___ Dataset excerpts

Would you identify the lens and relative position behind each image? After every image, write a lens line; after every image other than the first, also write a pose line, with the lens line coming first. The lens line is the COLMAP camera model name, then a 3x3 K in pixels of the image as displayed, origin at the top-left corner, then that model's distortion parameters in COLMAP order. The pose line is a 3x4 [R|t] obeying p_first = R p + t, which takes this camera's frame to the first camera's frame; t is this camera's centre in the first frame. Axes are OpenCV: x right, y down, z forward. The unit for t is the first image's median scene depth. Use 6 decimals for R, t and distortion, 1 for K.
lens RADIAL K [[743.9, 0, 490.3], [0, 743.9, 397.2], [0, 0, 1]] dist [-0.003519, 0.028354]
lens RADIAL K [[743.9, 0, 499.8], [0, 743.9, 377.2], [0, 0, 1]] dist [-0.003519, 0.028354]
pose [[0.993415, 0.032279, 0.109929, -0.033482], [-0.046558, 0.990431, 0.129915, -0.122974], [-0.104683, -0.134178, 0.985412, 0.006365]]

______
___ Dataset excerpts

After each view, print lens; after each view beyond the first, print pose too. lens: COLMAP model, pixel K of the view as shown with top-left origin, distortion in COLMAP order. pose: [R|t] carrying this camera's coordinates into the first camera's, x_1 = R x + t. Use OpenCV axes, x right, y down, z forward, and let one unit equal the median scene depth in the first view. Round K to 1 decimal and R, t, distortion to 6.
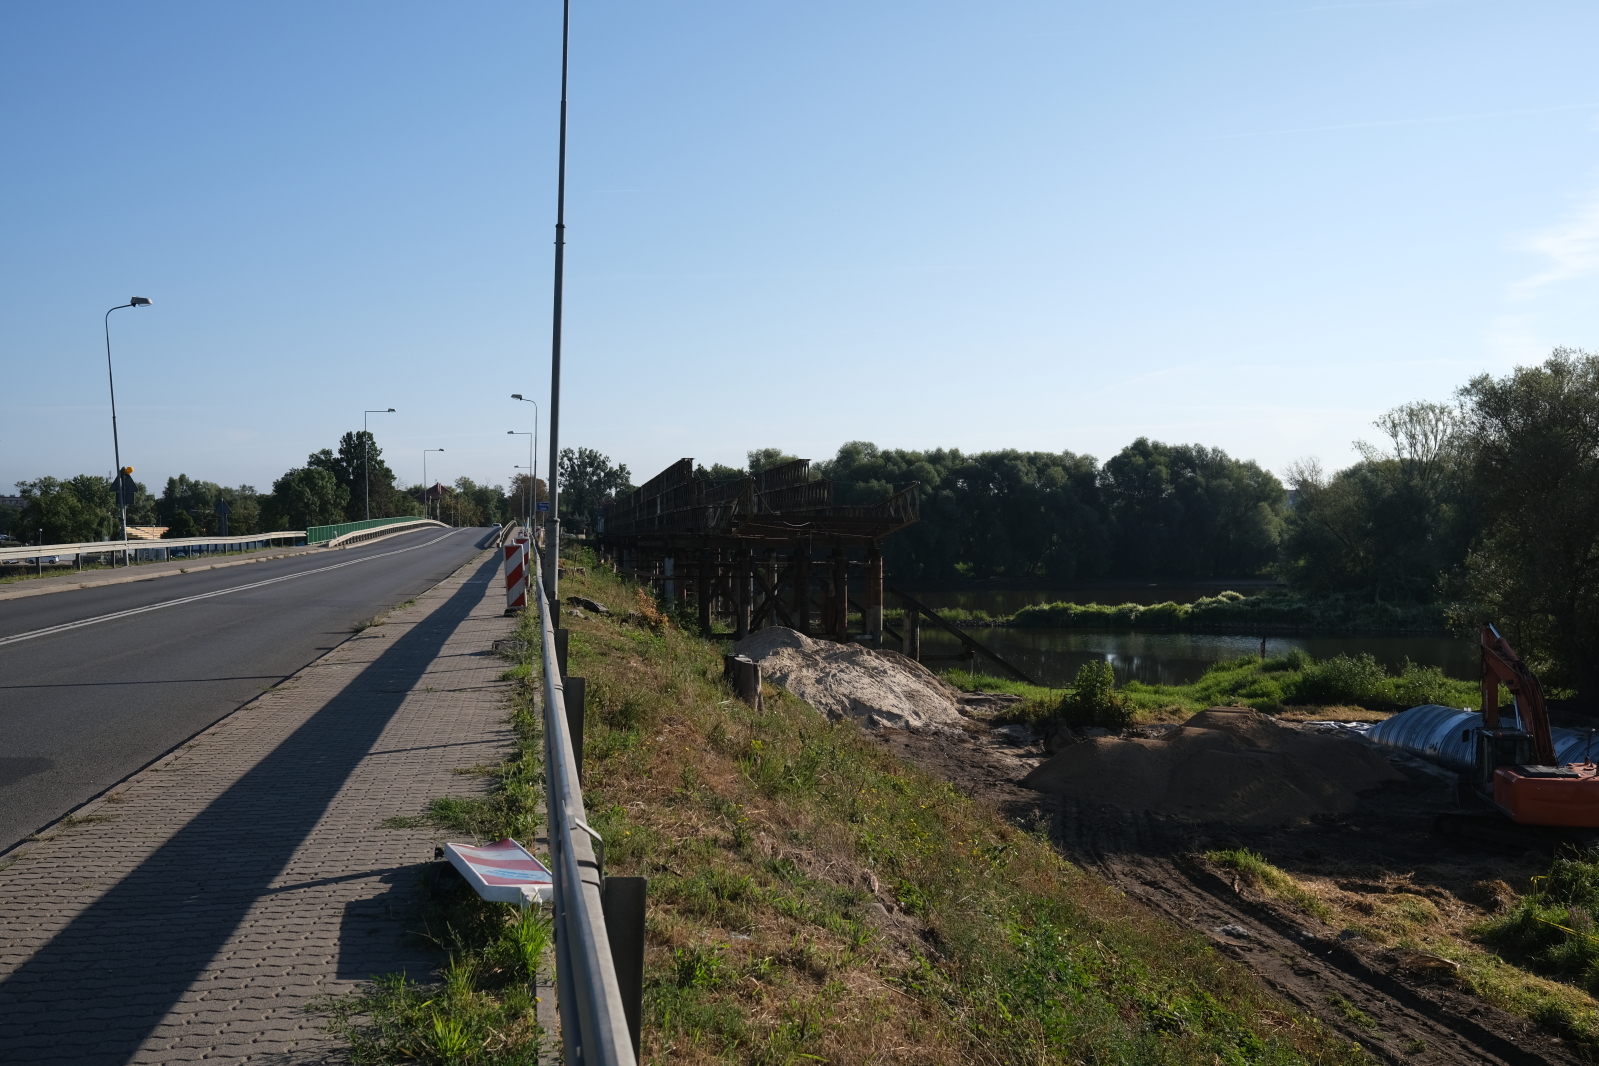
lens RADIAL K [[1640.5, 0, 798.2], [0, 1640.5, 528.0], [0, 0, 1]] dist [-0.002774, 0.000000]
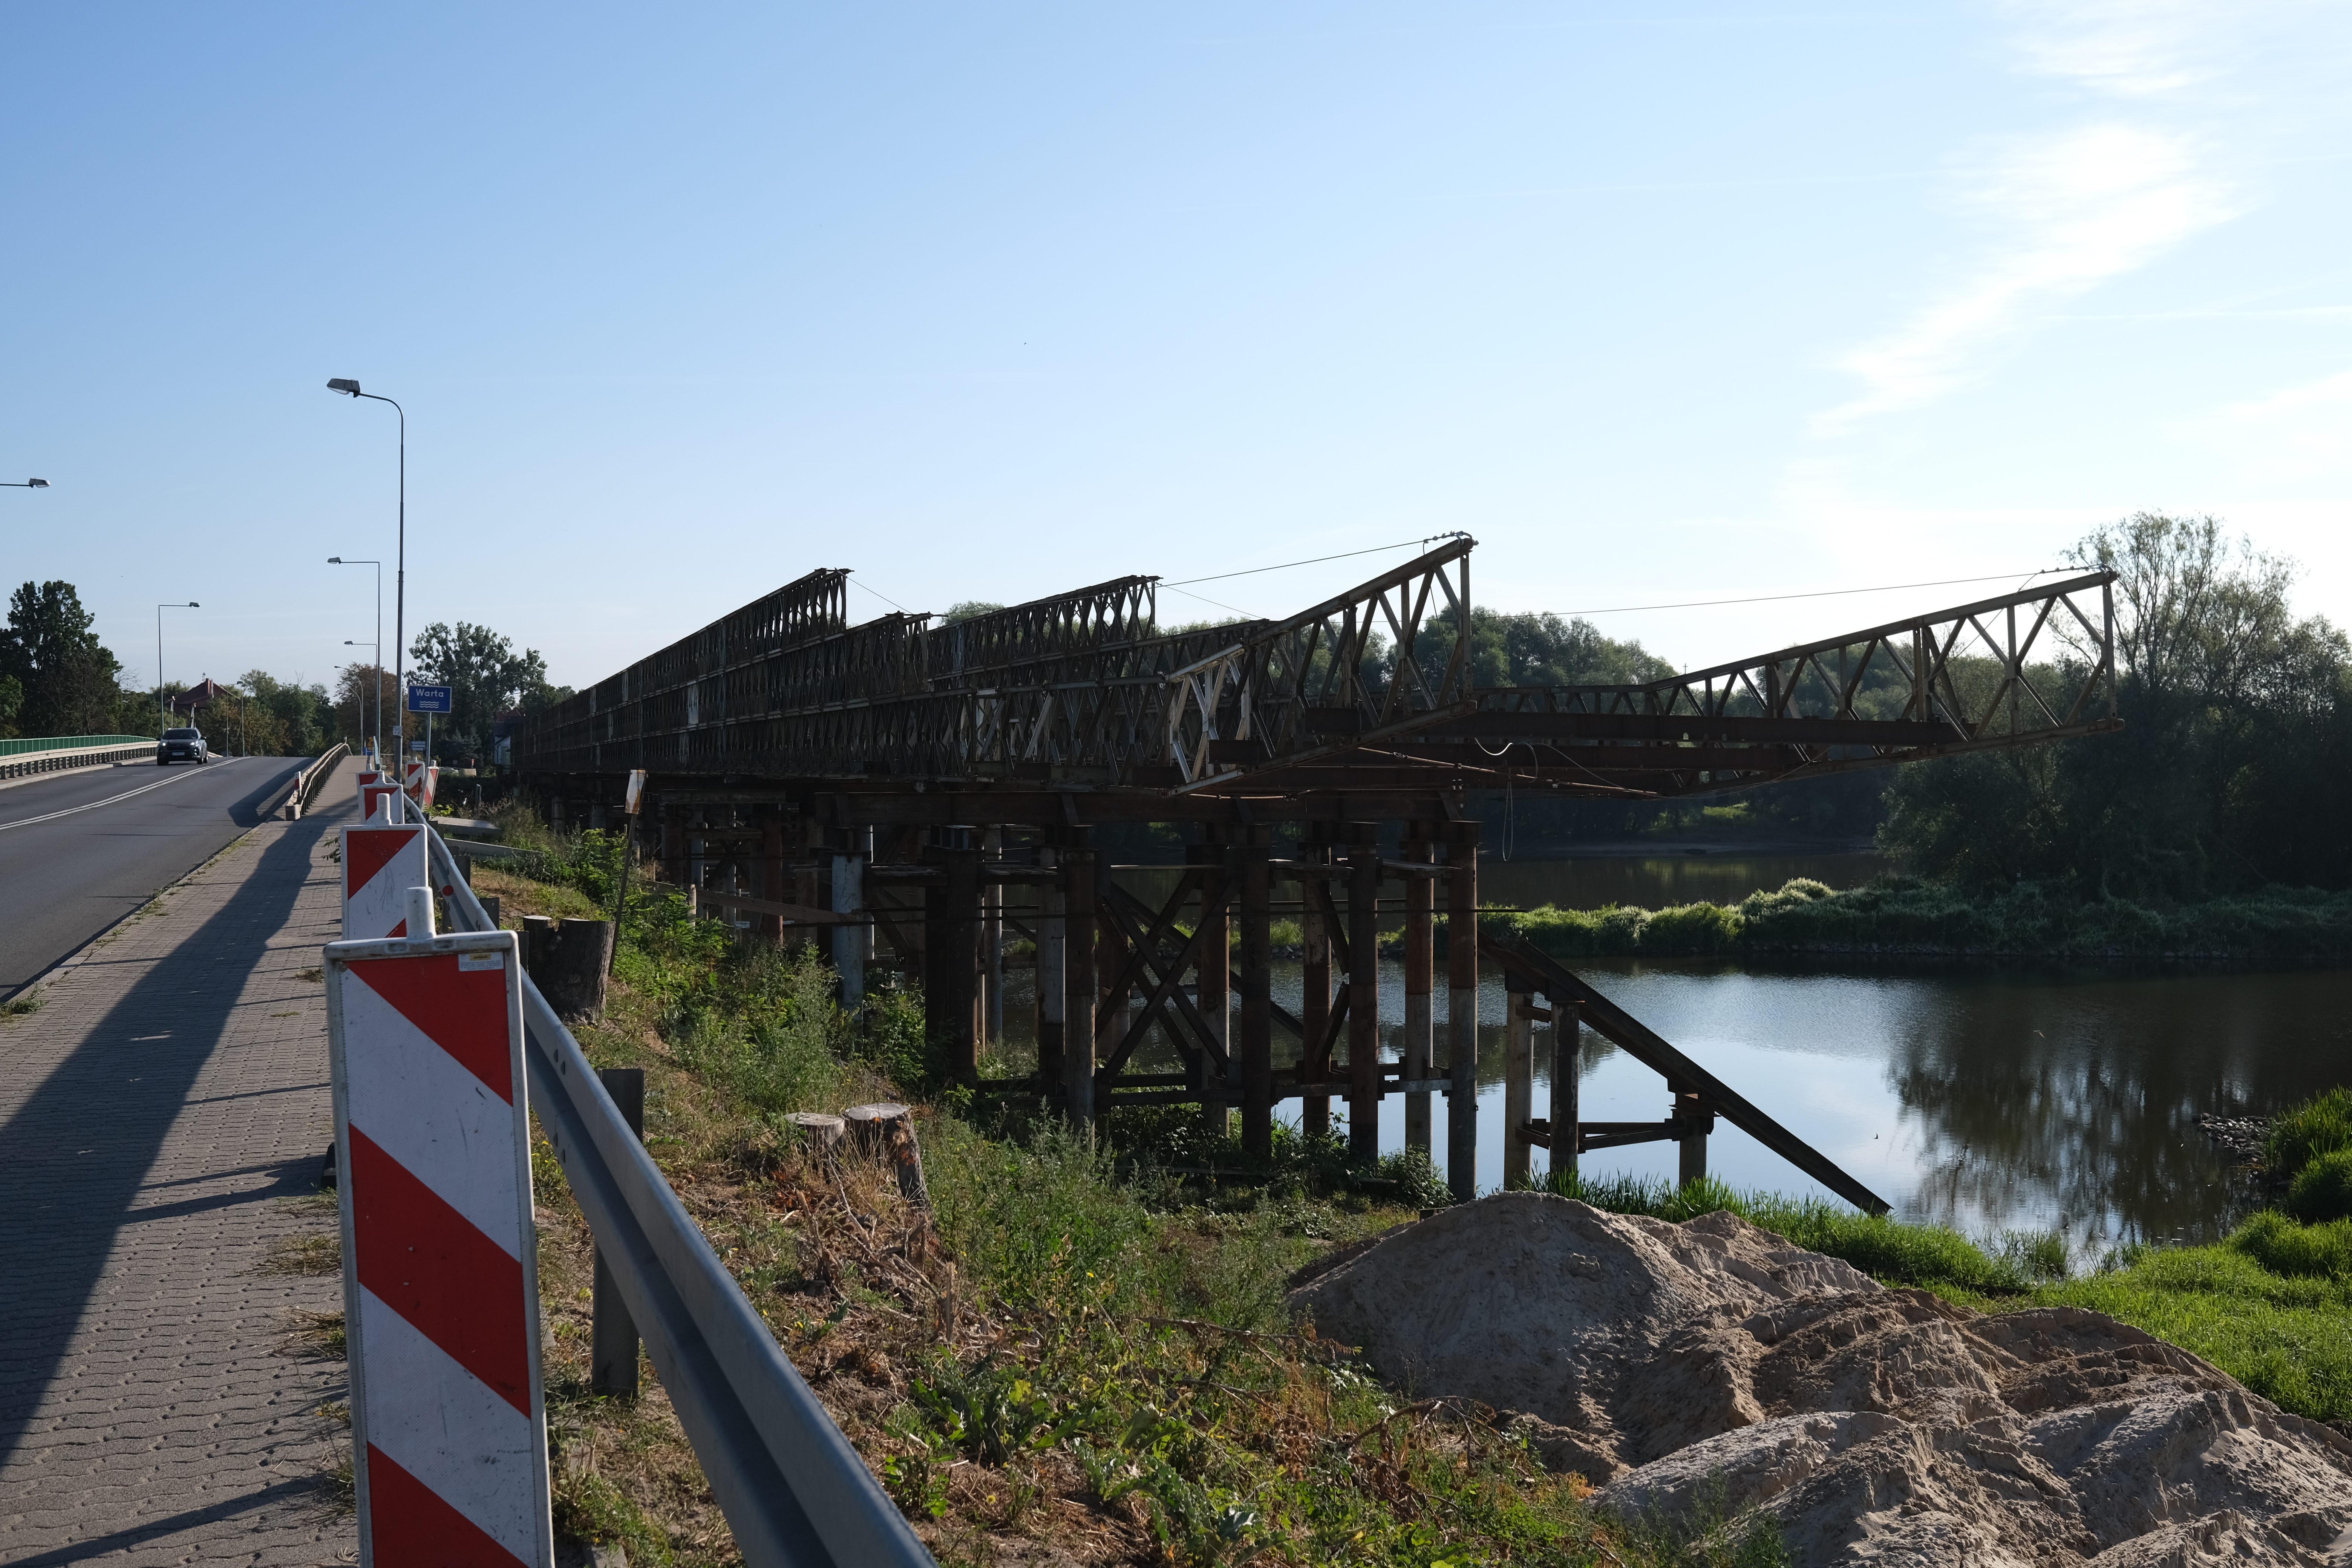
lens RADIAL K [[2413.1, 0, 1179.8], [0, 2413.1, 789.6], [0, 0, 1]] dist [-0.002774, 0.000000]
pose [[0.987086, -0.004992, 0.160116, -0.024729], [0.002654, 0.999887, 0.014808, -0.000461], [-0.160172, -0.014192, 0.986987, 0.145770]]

______

Try it.
Could you retype everything in the data from the line containing "Would you identify" down to the line containing "-0.134178, 0.985412, 0.006365]]", keeping both of those lines and changing nothing?

Completed exercise.
Would you identify the lens and relative position behind each image? After every image, write a lens line; after every image other than the first, also write a pose line, with the lens line coming first. The lens line is the COLMAP camera model name, then a 3x3 K in pixels of the image as displayed, origin at the top-left corner, then that model's distortion parameters in COLMAP order. The pose line is a 3x4 [R|t] obeying p_first = R p + t, which takes this camera's frame to the first camera's frame; t is this camera's centre in the first frame. Axes are OpenCV: x right, y down, z forward. The unit for t is the first image's median scene depth. Use 6 decimals for R, t and distortion, 1 for K.
lens RADIAL K [[743.9, 0, 490.3], [0, 743.9, 397.2], [0, 0, 1]] dist [-0.003519, 0.028354]
lens RADIAL K [[743.9, 0, 499.8], [0, 743.9, 377.2], [0, 0, 1]] dist [-0.003519, 0.028354]
pose [[0.993415, 0.032279, 0.109929, -0.033482], [-0.046558, 0.990431, 0.129915, -0.122974], [-0.104683, -0.134178, 0.985412, 0.006365]]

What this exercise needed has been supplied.